Your assignment ->
What you return must be the lines from the first one below through the one containing "left knee: (660, 464)", exactly and with pictures excluded.

Input ->
++++++++

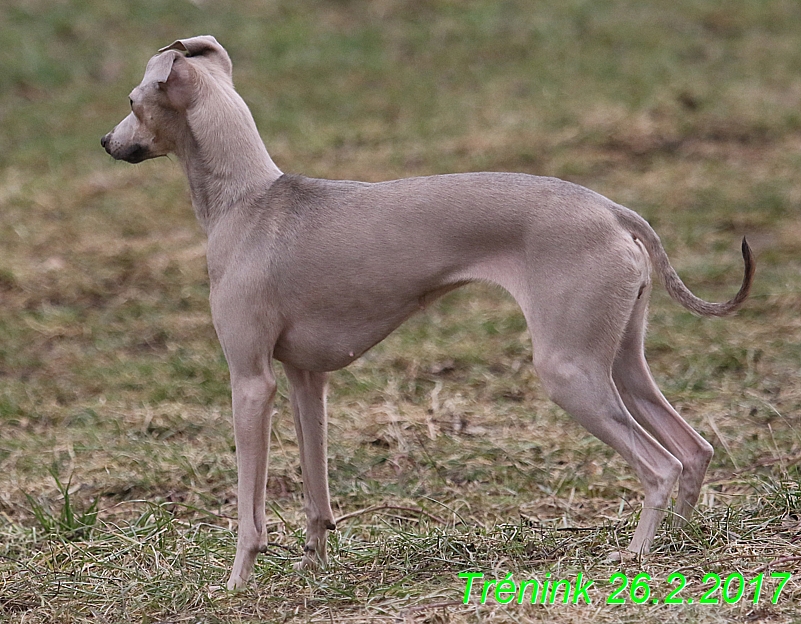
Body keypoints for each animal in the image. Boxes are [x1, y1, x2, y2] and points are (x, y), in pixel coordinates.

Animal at [100, 35, 752, 588]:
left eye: (132, 101)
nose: (106, 142)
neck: (249, 201)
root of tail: (613, 210)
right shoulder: (306, 377)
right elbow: (315, 490)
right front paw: (314, 565)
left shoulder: (251, 382)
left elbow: (250, 510)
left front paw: (237, 583)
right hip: (617, 360)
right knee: (693, 449)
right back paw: (682, 542)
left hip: (569, 370)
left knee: (660, 464)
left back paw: (636, 555)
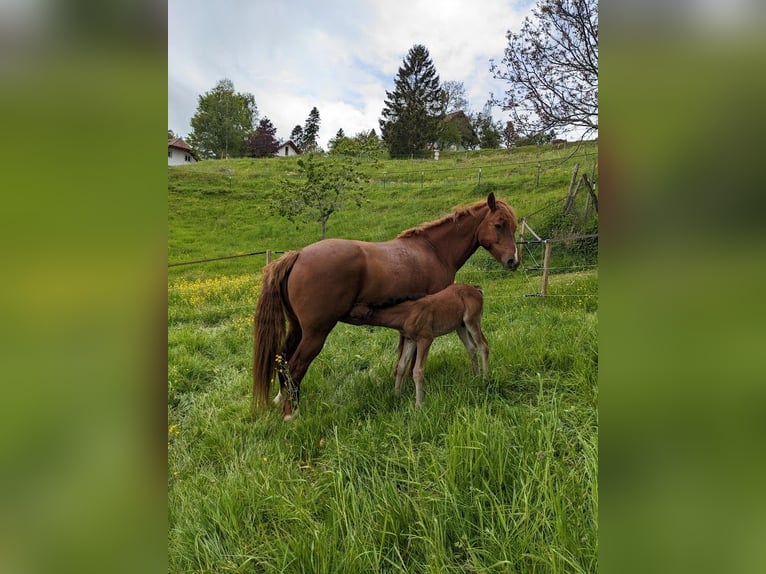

++++++++

Answer space ->
Body keypoints for each animal in the image. Boxes are [x1, y1, x2, y2] and points are (x, y), in pixel coordinates.

Animal at [100, 35, 752, 588]:
left eye: (132, 101)
nose: (106, 142)
neck: (249, 201)
root of tail: (613, 210)
right shoulder: (306, 377)
right elbow: (315, 490)
right front paw: (314, 565)
left shoulder: (251, 382)
left elbow: (250, 510)
left front paw: (237, 583)
right hip: (617, 360)
right knee: (693, 449)
right back paw: (682, 542)
left hip: (569, 370)
left knee: (660, 464)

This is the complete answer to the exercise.